Previous studies reported metformin treatment was associated with a decrease in vitamin B12 concentration [34], which was present in 5.8% of the population [35] and vitamin B12 deficiency may be associated with hyperhomocysterinemia. However the association between vitamin B12 deficiency and deep vein thrombosis remained undetermined. Previous data have suggested that there is no adequate evidence concerning the role of metformin therapy and hyperhomocysteinemia. A previous study from Thailand demonstrated s that although metformin may have caused low vitamin B12 levels, there were no significant changes to homocysteine levels [36]. Hoogeveen et al. further found that metformin-exposed patients had only slightly higher serum total homocysteine levels then control group [37, 38]. Furthermore, the dose–response relationship between cumulative exposure to metformin and total homocysteine level was not identified [38]. Besides medications, other dietary factors such as fruit and vegetable consumption in diabetic patients could also be strong independent determinants of homocysteine levels [39]. Recent studies show that lowering homocysteine levels does not decrease the risk for atherosclerosis or thrombosis [40, 41]. This supports the theory that homocysteine may just be an “innocent bystander” and not the cause of these conditions. Therefore, large-scale prevention studies identifying high-risk patients through genetic tests, like C677T homozygous mutation targeting on populations with low folate intake have not been performed [42].
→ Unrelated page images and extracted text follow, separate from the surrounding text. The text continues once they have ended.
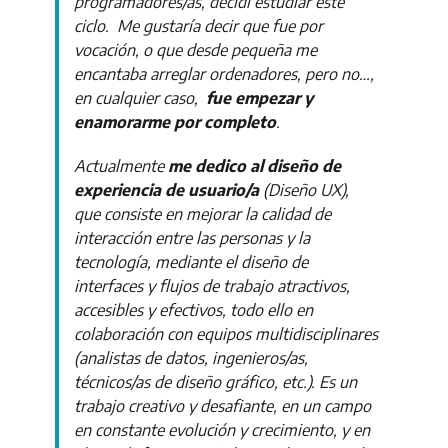
programadores/as, decidí estudiar este
ciclo. Me gustaría decir que fue por
vocación, o que desde pequeña me
encantaba arreglar ordenadores, pero no…,
en cualquier caso,
fue empezar y
enamorarme por completo
.
Actualmente
me dedico al diseño de
experiencia de usuario/a
(Diseño UX),
que consiste en mejorar la calidad de
interacción entre las personas y la
tecnología, mediante el diseño de
interfaces y flujos de trabajo atractivos,
accesibles y efectivos, todo ello en
colaboración con equipos multidisciplinares
(analistas de datos, ingenieros/as,
técnicos/as de diseño gráfico, etc.). Es un
trabajo creativo y desafiante, en un campo
en constante evolución y crecimiento, y en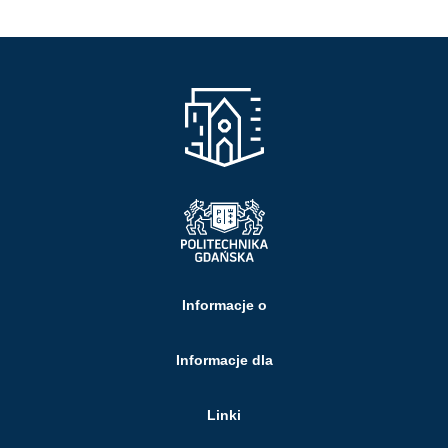
Informacje o
Informacje dla
Linki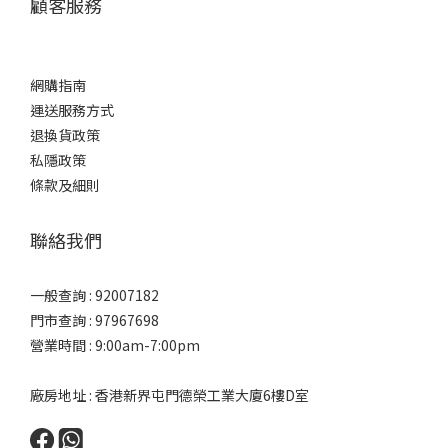
顧客服務
網購指南
運送服務方式
退換貨政策
私隱政策
條款及細則
聯絡我們
一般查詢 : 92007182
門市查詢 : 97967698
營業時間 : 9:00am-7:00pm
廠房地址 : 香港新界屯門德榮工業大廈6樓D室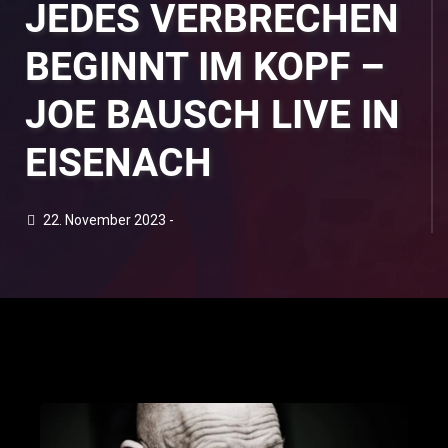
JEDES VERBRECHEN
BEGINNT IM KOPF –
JOE BAUSCH LIVE IN
EISENACH
22. November 2023 -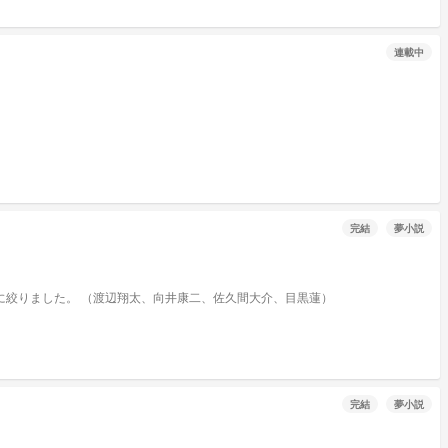
連載中
完結
夢小説
SnowManのメンバーは高校生設定。 9人出すのは多すぎるので、私が4人に絞りました。 （渡辺翔太、向井康二、佐久間大介、目黒蓮）
完結
夢小説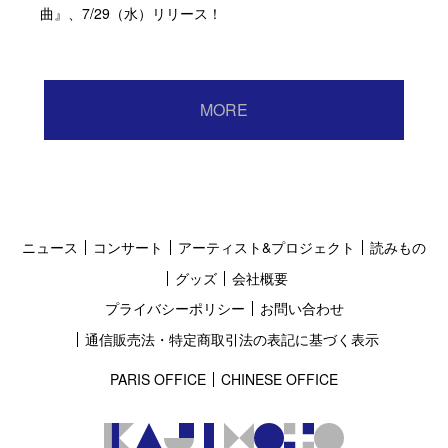
曲』、7/29（水）リリース！
MORE
ニュース
コンサート
アーティスト&プロジェクト
読みもの
グッズ
会社概要
プライバシーポリシー
お問い合わせ
通信販売法・特定商取引法の表記に基づく表示
PARIS OFFICE
CHINESE OFFICE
In addition, it has been reported that serum vitamin B12 levels do not adequately assess tissue vitamin B12 stores [43]. Patients with type 2 diabetes may show normal extracellular vitamin B12, but disturbed intracellular B12-dependent biochemical reactions. Metformin treatment was associated with low serum vitamin B12 level, while improved intracellular vitamin B12 metabolism despite low serum vitamin B12 [44].

There are some limitations in our study. First, it is a nonrandomized, pair-matched cohort study. The diagnoses of type 2 DM and DVT rely on ICD coding from insurance claim database. The diagnosis of deep venous thrombosis is confirmed by venography or lower limb Doppler ultrasonography, while the arrangement and interpretation of these image studies depend on clinician’s judgment. Therefore the incidence of deep venous thrombosis may be underestimated. In addition, some personal information, including smoking, immobilization or concurrent medication was not available in the administrative data. Since smoking, immobility, or use of contraceptive agents are well recognized risk factors of deep vein thrombosis [45]. Accurate assessment of the contributory and confounding effect of these factors are not feasible. Because of the limitation of National Health Insurance Research Database (NHIRD), we were unable to calculate the propensity score as correction of comorbidities. Individual biochemistry data was not available in this population-based registry. Therefore, we cannot measure patients’ coagulation and inflammation profiles, and the relationship cannot be delineated. Despite these limitations, this study was believed to give the first insight about the effect of metformin on venous thromboembolism.

Conclusion

In conclusion, we identified that metformin therapy may be associated with a protective effect in patients with type 2 diabetes mellitus from deep vein thrombosis in a large-scale population-based study. Further larger prospective studies or meta-analysis are needed to confirm our findings.